- _Directions_: Your task is to repeat exactly the lines below between the line holding "right shoulder: (330, 139)" and the line holding "left shoulder: (137, 333)", inclusive, and only those.

───── Study material

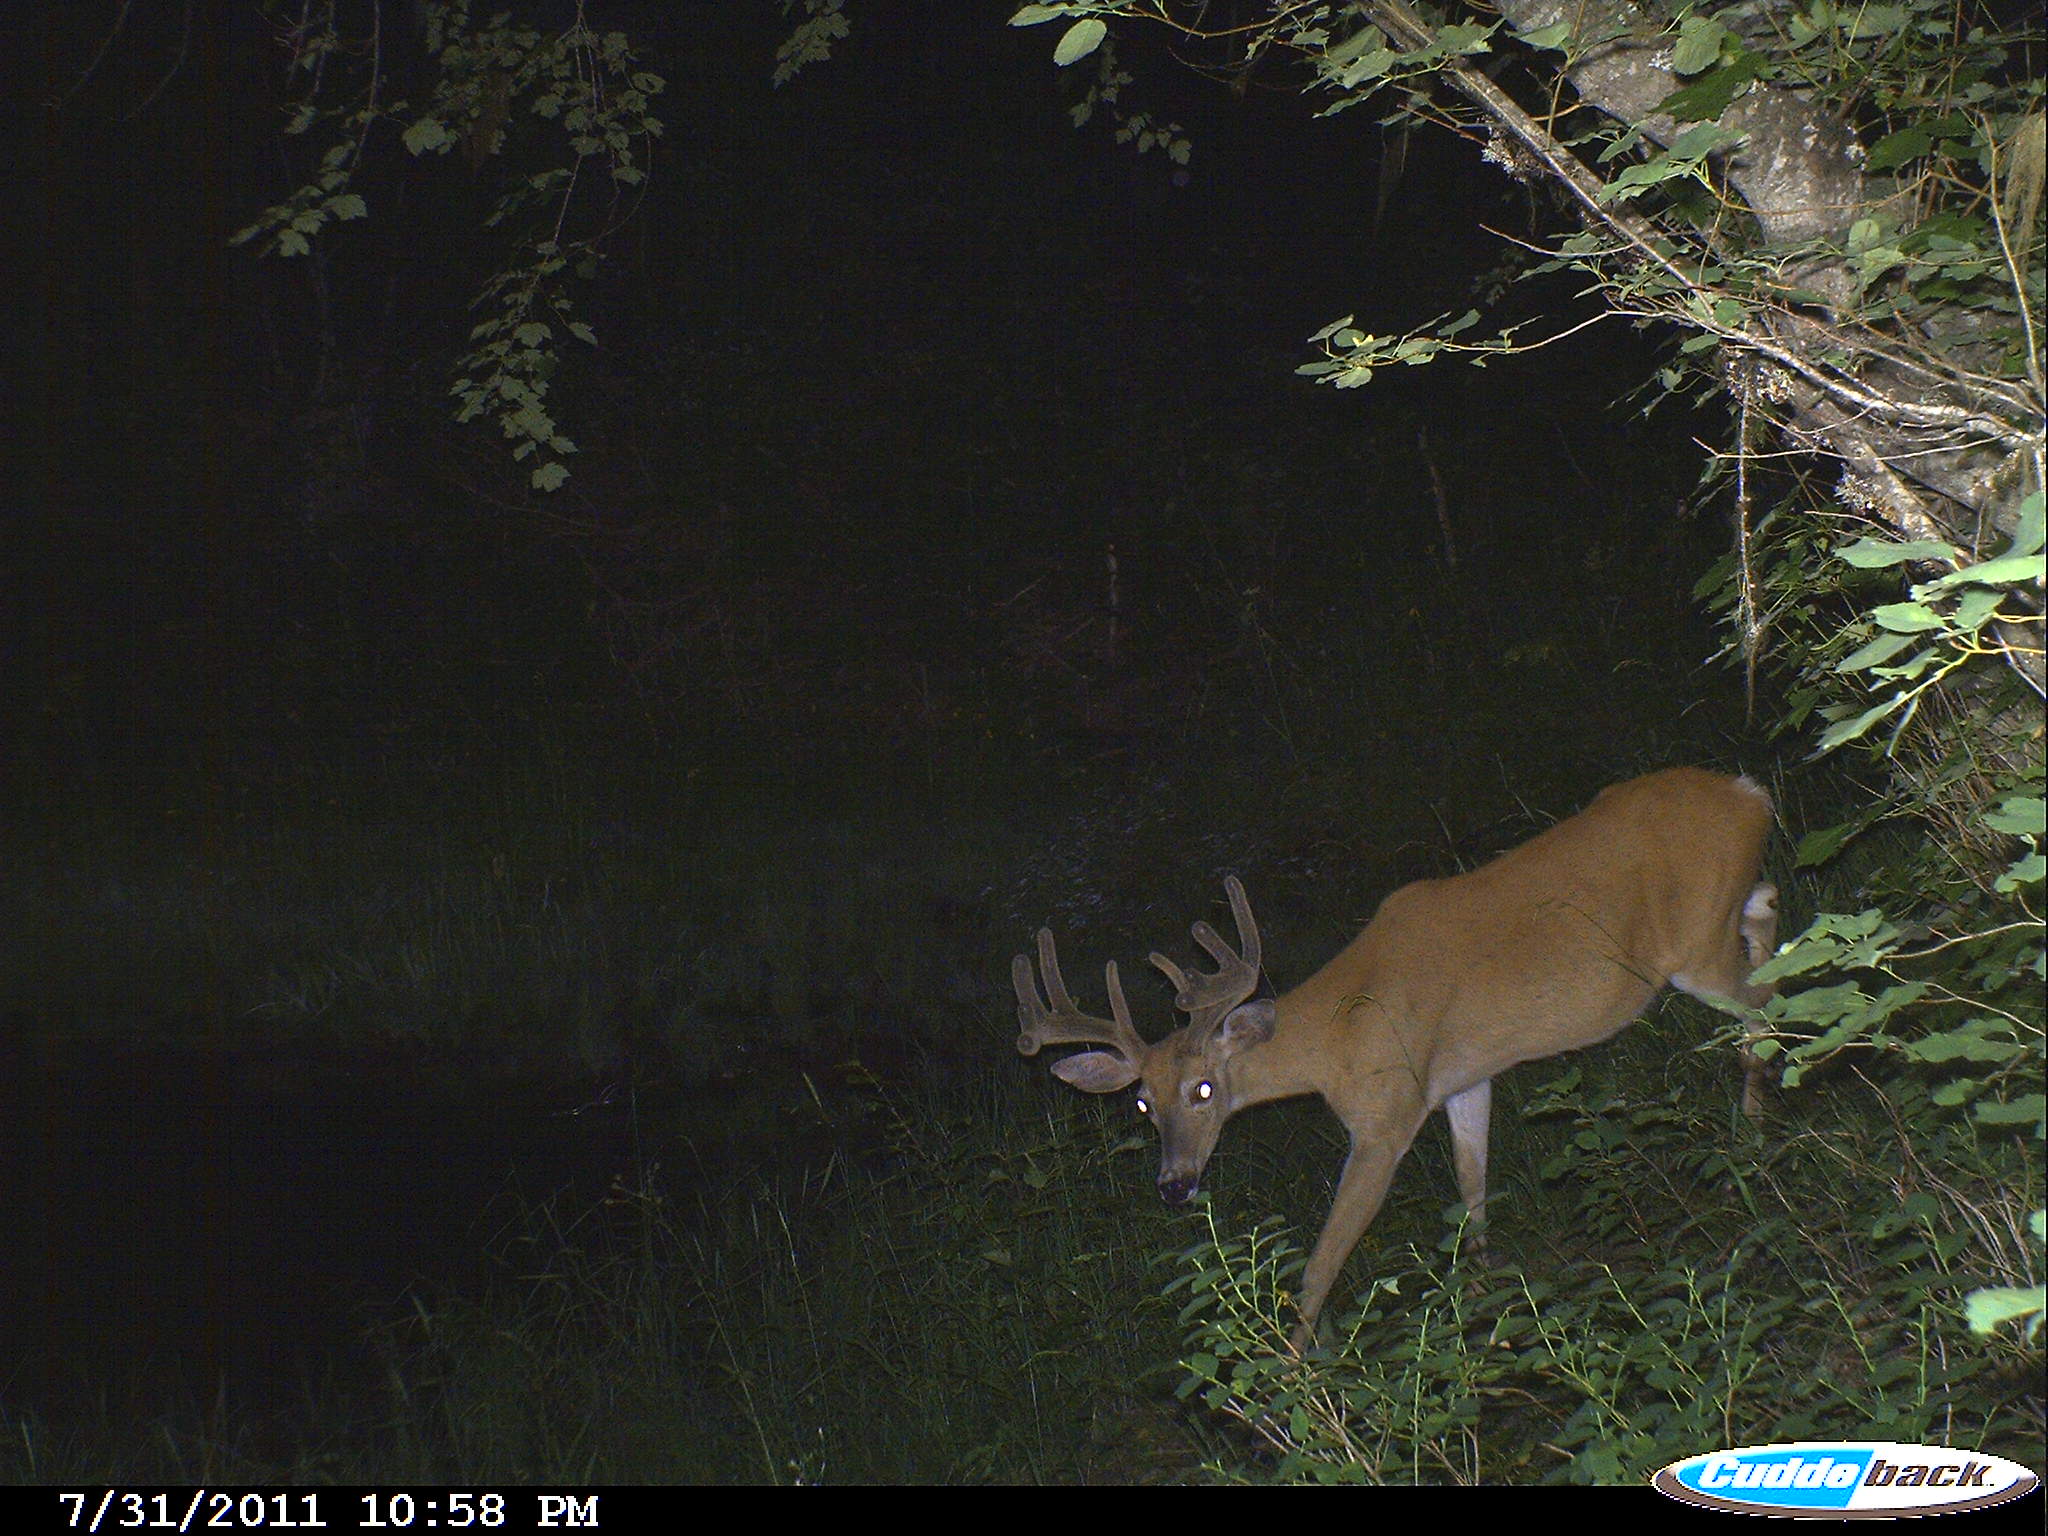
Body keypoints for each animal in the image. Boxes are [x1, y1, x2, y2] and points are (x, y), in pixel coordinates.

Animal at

──────────
───── Study material

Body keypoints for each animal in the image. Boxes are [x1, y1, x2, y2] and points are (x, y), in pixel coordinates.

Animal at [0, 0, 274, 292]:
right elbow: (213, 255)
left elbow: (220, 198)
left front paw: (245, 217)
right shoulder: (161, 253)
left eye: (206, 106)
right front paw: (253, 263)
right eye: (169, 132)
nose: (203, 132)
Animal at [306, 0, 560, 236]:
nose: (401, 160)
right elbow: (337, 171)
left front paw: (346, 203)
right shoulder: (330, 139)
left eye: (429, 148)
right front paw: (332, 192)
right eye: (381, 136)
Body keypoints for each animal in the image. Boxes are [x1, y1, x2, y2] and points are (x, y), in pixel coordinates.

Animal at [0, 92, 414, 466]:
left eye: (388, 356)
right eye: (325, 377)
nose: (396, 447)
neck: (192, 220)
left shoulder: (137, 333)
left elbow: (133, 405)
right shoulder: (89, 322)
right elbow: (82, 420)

──────────
───── Study material

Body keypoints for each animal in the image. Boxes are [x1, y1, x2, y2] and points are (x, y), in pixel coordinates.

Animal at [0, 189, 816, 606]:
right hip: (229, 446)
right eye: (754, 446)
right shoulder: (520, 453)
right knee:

──────────

- _Expected answer_:
right shoulder: (330, 139)
left eye: (429, 148)
right front paw: (332, 192)
right eye: (381, 136)
Body keypoints for each animal in the image. Boxes are [x1, y1, x2, y2] and points are (x, y), in pixel coordinates.

Animal at [0, 92, 414, 466]:
left eye: (388, 356)
right eye: (325, 377)
nose: (396, 447)
neck: (192, 220)
left shoulder: (137, 333)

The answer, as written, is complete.